Assigned task: Set down every entry word for word. Omit the pictures.

Source records
━━━━━━━━━━━━━━━━━━━━

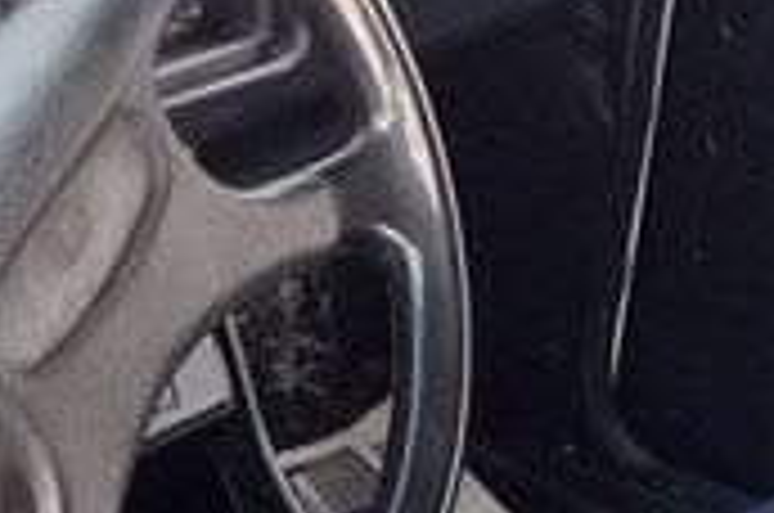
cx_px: 72
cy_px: 623
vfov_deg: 10.8
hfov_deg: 16.3
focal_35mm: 124
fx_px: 2661
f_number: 2.2
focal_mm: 3.3
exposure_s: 1/100
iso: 125
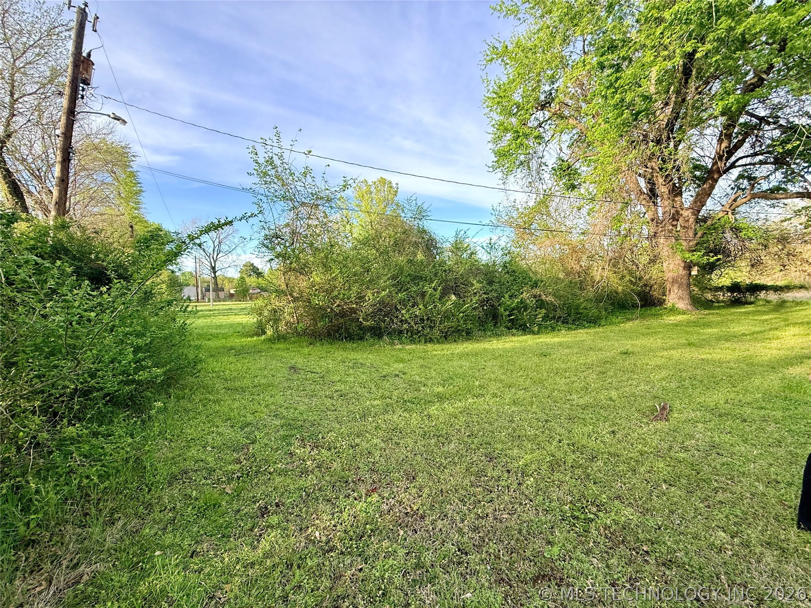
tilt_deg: -2.4
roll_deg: +2.9
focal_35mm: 14
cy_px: 304
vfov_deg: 85.7
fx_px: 328
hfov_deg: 102.1
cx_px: 406
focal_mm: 2.22
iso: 64
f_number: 2.2
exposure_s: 1/433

━━━━━━━━━━━━━━━━━━━━

Exercise response:
cx_px: 72
cy_px: 623
vfov_deg: 10.8
hfov_deg: 16.3
focal_35mm: 124
fx_px: 2661
f_number: 2.2
focal_mm: 3.3
exposure_s: 1/100
iso: 125
tilt_deg: -2.4
roll_deg: +2.9
focal_35mm: 14
cy_px: 304
vfov_deg: 85.7
fx_px: 328
hfov_deg: 102.1
cx_px: 406
focal_mm: 2.22
iso: 64
f_number: 2.2
exposure_s: 1/433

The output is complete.